Thursday, June 15, 2006

It's Your Funeral

The first-she's-dead, now-she's-not woman, Whitney Cerak, is on the mend.

Surely you'll recall the bizarre scenario several weeks ago in which Cerak was believed to have died in an April 26 car accident. In a sort of tragicomic version on The Parent Trap, however, Cerak was actually alive and comatose -- and misidentified as a Laura VanRyn, a classmate of Cerak's and a woman who had not survived the deadly crash. As both women were blonde and had similar features, VanRyn's family kept vigil at Cerak's hospital bedside, wrongly under the impression that the heavily injured patient was their 22-year-old daughter.

Anyway, a blog operated by Whitney's family reports that the 19-year-old Michigan native is laughing and cracking wise.

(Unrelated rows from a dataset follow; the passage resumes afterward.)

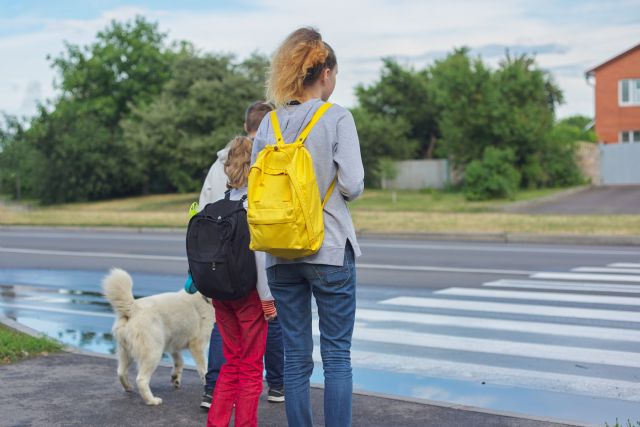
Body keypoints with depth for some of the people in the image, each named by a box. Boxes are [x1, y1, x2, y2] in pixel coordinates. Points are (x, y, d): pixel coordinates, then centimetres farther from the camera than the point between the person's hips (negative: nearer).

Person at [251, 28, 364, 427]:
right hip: (330, 250, -4)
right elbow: (352, 184, -13)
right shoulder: (338, 117, -7)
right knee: (338, 355, 4)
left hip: (280, 254, 4)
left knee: (296, 357, 10)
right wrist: (340, 188, 8)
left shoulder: (269, 124, 5)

And she apparently even thanked her church pastor for speaking at her funeral -- which, we now know, was inadvertently the funeral for Laura VanRyn.

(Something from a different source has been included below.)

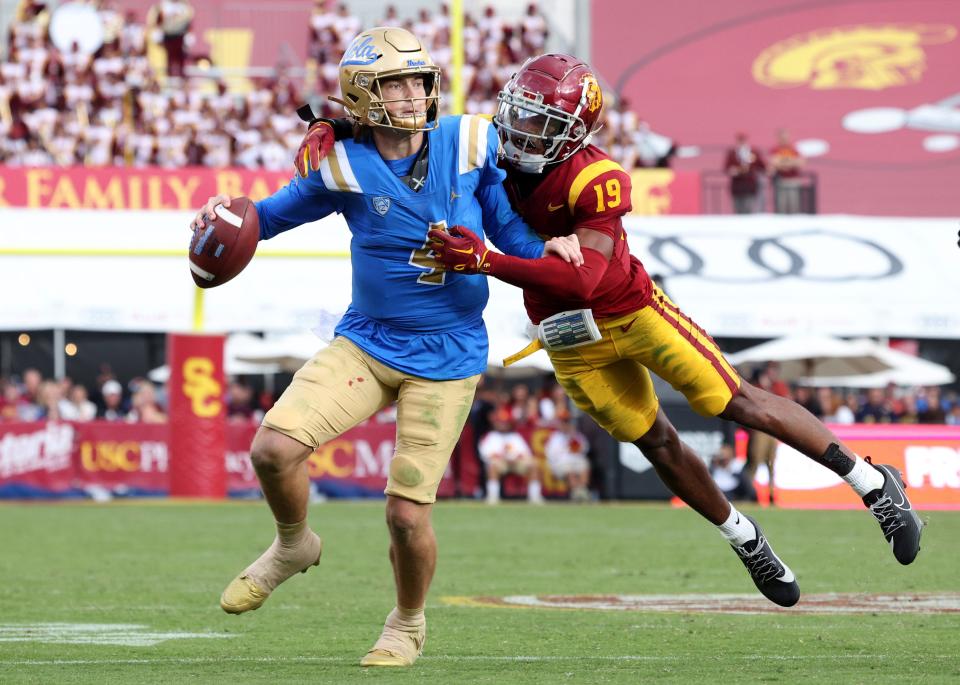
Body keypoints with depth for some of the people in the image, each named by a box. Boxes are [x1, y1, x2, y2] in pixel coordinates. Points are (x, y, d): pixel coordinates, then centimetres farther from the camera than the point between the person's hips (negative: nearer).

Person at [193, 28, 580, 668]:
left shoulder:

This is fascinating stuff. If you're a functioning human being, chances are you have dreamt about -- or at least pondered -- the notion of attending your own funeral. The dream must be as common as the tried-and-true falling-through-the-air dream, the stuck-at-school-in-my-underwear dream, or the ever-popular "Match Game"'s-Brett Somers-seduced-my-cat dream (or maybe that's just me).

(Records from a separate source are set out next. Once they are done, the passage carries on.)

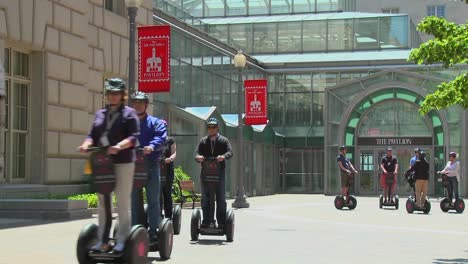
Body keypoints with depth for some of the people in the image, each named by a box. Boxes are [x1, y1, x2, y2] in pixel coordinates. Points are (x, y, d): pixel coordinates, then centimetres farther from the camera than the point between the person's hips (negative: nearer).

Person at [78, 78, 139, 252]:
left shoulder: (129, 113, 2)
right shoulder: (100, 114, 17)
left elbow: (134, 137, -9)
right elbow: (93, 135, 11)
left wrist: (119, 146, -27)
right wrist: (86, 144, -11)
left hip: (123, 162, -5)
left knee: (122, 203, -2)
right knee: (102, 203, 6)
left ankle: (122, 240, 2)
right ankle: (102, 240, 11)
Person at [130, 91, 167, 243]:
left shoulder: (156, 122, 10)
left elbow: (161, 138, -10)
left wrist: (152, 146, -31)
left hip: (151, 164, -2)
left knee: (153, 199, -2)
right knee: (134, 200, 4)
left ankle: (153, 231, 0)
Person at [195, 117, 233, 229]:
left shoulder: (223, 140, 6)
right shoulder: (203, 141, 13)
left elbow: (230, 152, -9)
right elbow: (197, 153, 3)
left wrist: (224, 156, -31)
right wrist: (198, 157, -22)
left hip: (219, 172, -2)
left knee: (221, 199, -1)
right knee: (205, 199, 2)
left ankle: (221, 222, 2)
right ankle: (207, 221, 6)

Anyway, Whitney has had an opportunity that hopefully few of us will ever be afforded. She can pore over every detail of her funeral. And luckily for her, the funeral drew an overflow crowd of more than 1,400 mourners.

Can you imagine if it had been sparsely attended? If no one cried? If her boyfriend hit on a relative? If one of the pallbearers had worn flip-flops? If her parents had purchased a coffin from the budget bin? Boy, oh, boy -- try explaining that to your recently revived daughter.

Whitney Cerak has been doubly blessed. Not only is she out of her coma, but her funeral was a big success and she is alive to hear all about it. And even better, it's kind of a valuable run-through for when the real thing finally arrives. Whitney's family now knows what worked, what didn't, what was just "too deathy."

On a related note, we think it might be a nice gesture for Whitney's family to share her with the VanRyns, who must now grieve the death of their daughter after spending weeks thinking she still had a fighting chance. Maybe a joint custody sort of thing? Or visitation? Fair is fair.

1 Comments:

At 10:23 AM, Anonymous Anonymous said...

So, I don't really know how to take this. It sounds to me like a sarcastic, mocking, and rude post.

The situation that Whitney is in is not one to be joked about. She could have just as easily died. I am so thankful she did not, but I can't even imagine how the VanRyns felt finding out that their daughter had been gone all those weeks. The hope they had inside immediately turned to mourning. It breaks my heart.

As a good friend of Whitneys I am sure she is not overjoyed that 1,400 people attended her funeral, or that her boyfriend read something he had written for her, or that her entire community was lead to believe she was with God.

She has a tremendous faith, and an awesome love of the Lord. Her time was not April 26, 2006. May she continue recovering steadily and return back to the community that loves her.

In the meantime, put yourself in her shoes, and realize, there is nothing funny about the situation.